March 19, 2004 -- The U.S. missile attack that official launched the war on Iraq last March 19 began sooner than the U.S. command had planned. Bush administration officials apparently thought they had Saddam Hussein himself in their sights, and perhaps his two sons as well.

"We had some information from the Central Intelligence Agency that they had an unimpeachable source that Saddam Hussein was going to be in a residence in a bunker in Dura Farms," said Marc Garlasco, who was former chief of high-value targets for the Pentagon's Joint Staff during the war.

Garlasco said his group had absolute confidence in the intelligence it received. "There was no question that Sadddam was not going to be there. There was no question that there was not a bunker there," he said. "We were so certain that we basically tossed the plan for the war out the window and went with something completely new."

Garlasco planned strikes on Saddam Hussein and other top leaders using communications intercepts from the National Security Agency … satellite imagery from the National Imagery and Mapping Agency … and human intelligence from the CIA.

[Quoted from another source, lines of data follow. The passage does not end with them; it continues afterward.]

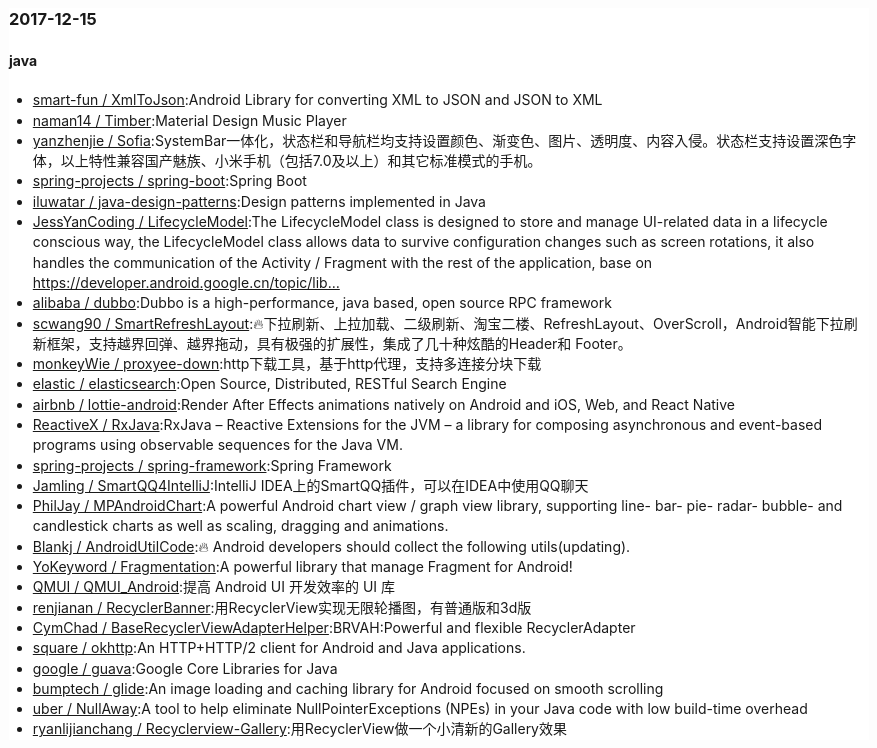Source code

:### 2017-12-15

#### java
* [smart-fun / XmlToJson](https://github.com/smart-fun/XmlToJson):Android Library for converting XML to JSON and JSON to XML
* [naman14 / Timber](https://github.com/naman14/Timber):Material Design Music Player
* [yanzhenjie / Sofia](https://github.com/yanzhenjie/Sofia):SystemBar一体化，状态栏和导航栏均支持设置颜色、渐变色、图片、透明度、内容入侵。状态栏支持设置深色字体，以上特性兼容国产魅族、小米手机（包括7.0及以上）和其它标准模式的手机。
* [spring-projects / spring-boot](https://github.com/spring-projects/spring-boot):Spring Boot
* [iluwatar / java-design-patterns](https://github.com/iluwatar/java-design-patterns):Design patterns implemented in Java
* [JessYanCoding / LifecycleModel](https://github.com/JessYanCoding/LifecycleModel):The LifecycleModel class is designed to store and manage UI-related data in a lifecycle conscious way, the LifecycleModel class allows data to survive configuration changes such as screen rotations, it also handles the communication of the Activity / Fragment with the rest of the application, base on https://developer.android.google.cn/topic/lib…
* [alibaba / dubbo](https://github.com/alibaba/dubbo):Dubbo is a high-performance, java based, open source RPC framework
* [scwang90 / SmartRefreshLayout](https://github.com/scwang90/SmartRefreshLayout):🔥下拉刷新、上拉加载、二级刷新、淘宝二楼、RefreshLayout、OverScroll，Android智能下拉刷新框架，支持越界回弹、越界拖动，具有极强的扩展性，集成了几十种炫酷的Header和 Footer。
* [monkeyWie / proxyee-down](https://github.com/monkeyWie/proxyee-down):http下载工具，基于http代理，支持多连接分块下载
* [elastic / elasticsearch](https://github.com/elastic/elasticsearch):Open Source, Distributed, RESTful Search Engine
* [airbnb / lottie-android](https://github.com/airbnb/lottie-android):Render After Effects animations natively on Android and iOS, Web, and React Native
* [ReactiveX / RxJava](https://github.com/ReactiveX/RxJava):RxJava – Reactive Extensions for the JVM – a library for composing asynchronous and event-based programs using observable sequences for the Java VM.
* [spring-projects / spring-framework](https://github.com/spring-projects/spring-framework):Spring Framework
* [Jamling / SmartQQ4IntelliJ](https://github.com/Jamling/SmartQQ4IntelliJ):IntelliJ IDEA上的SmartQQ插件，可以在IDEA中使用QQ聊天
* [PhilJay / MPAndroidChart](https://github.com/PhilJay/MPAndroidChart):A powerful Android chart view / graph view library, supporting line- bar- pie- radar- bubble- and candlestick charts as well as scaling, dragging and animations.
* [Blankj / AndroidUtilCode](https://github.com/Blankj/AndroidUtilCode):🔥 Android developers should collect the following utils(updating).
* [YoKeyword / Fragmentation](https://github.com/YoKeyword/Fragmentation):A powerful library that manage Fragment for Android!
* [QMUI / QMUI_Android](https://github.com/QMUI/QMUI_Android):提高 Android UI 开发效率的 UI 库
* [renjianan / RecyclerBanner](https://github.com/renjianan/RecyclerBanner):用RecyclerView实现无限轮播图，有普通版和3d版
* [CymChad / BaseRecyclerViewAdapterHelper](https://github.com/CymChad/BaseRecyclerViewAdapterHelper):BRVAH:Powerful and flexible RecyclerAdapter
* [square / okhttp](https://github.com/square/okhttp):An HTTP+HTTP/2 client for Android and Java applications.
* [google / guava](https://github.com/google/guava):Google Core Libraries for Java
* [bumptech / glide](https://github.com/bumptech/glide):An image loading and caching library for Android focused on smooth scrolling
* [uber / NullAway](https://github.com/uber/NullAway):A tool to help eliminate NullPointerExceptions (NPEs) in your Java code with low build-time overhead
* [ryanlijianchang / Recyclerview-Gallery](https://github.com/ryanlijianchang/Recyclerview-Gallery):用RecyclerView做一个小清新的Gallery效果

"We were working in the bowels of the Pentagon," Garlasco said. "You've got a lot of people packed in there, there's a lot of excitement, people are bristling with excitement and the thought is, 'We can end the war here on the first night the first shot.' "

That excitement could be heard in statements made by administration officials like Defense Secretary Donald Rumsfeld who appeared in the Pentagon briefing room to give updates on the progress of the war. One day after the first missile strikes, he announced, "Coalition forces hit a senior Iraqi leadership compound last evening."

The missiles did hit their marks around the farm. But there was no heavily fortified bunker there … and no Saddam Hussein. It would not be the last time during Garlasco's tenure that the intelligence failed.

The Strike on 'Chemical Ali'

"We were zero for 50 in all the strikes against high value targets," Garlasco said. "The problem is, while all of the weapons were extraordinarily accurate and they hit the targets precisely, none of the fellows were actually there."

Pentagon officials would refer again to successful strikes on Iraqi targets, such as on April, 7, 2003, when Gen. Richard Myers, chairman of the Joint Chiefs of Staff, presented video of a missile attack on the home of Ali Hassan Majid.

Majid — known as "Chemical Ali" — was a key general and governor of southern Iraq. A cousin of Saddam, he earned his nickname through the use of chemical weapons to suppress a Kurdish rebellion in northern Iraq in the late 1980s. Thousands of Kurds were killed.

"The strike on Chemical Ali in Basra — we were actually able to watch that one because we had a predatory drone overhead," said Marc Garlasco. "And you know we were cheering because we thought we had killed Chemical Ali. He was a war criminal and a very bad man."

"But in fact, later on we learned that there were 17 civilians killed," Garlasco said.

Garlasco left the Pentagon last April and went to Iraq to work with Human Rights Watch. The organization conducted a mission to Iraq between late April and early June 2003 "to identify and investigate potential violations of international humanitarian law" by opposing sides of the war, and "to identify patterns of combat by those parties which may have caused civilian casualties and suffering that could have been avoided."

Ultimately, both Chemical Ali and Saddam Hussein were captured alive. But in the numerous attempts to kill them and other high-profile targets during the war at least 100 civilians were killed, Garlasco said.

"Intelligence is like predicting the weather, you have a set of indicators and you think that something is going to go someway and predict what's going to happen," he said. "The problem is — unlike the weather — with intelligence, if you are wrong, people will die."

The Pentagon officially disputes the figures that Garlasco provided about intelligence failures, and said it does not keep track of civilian casualties.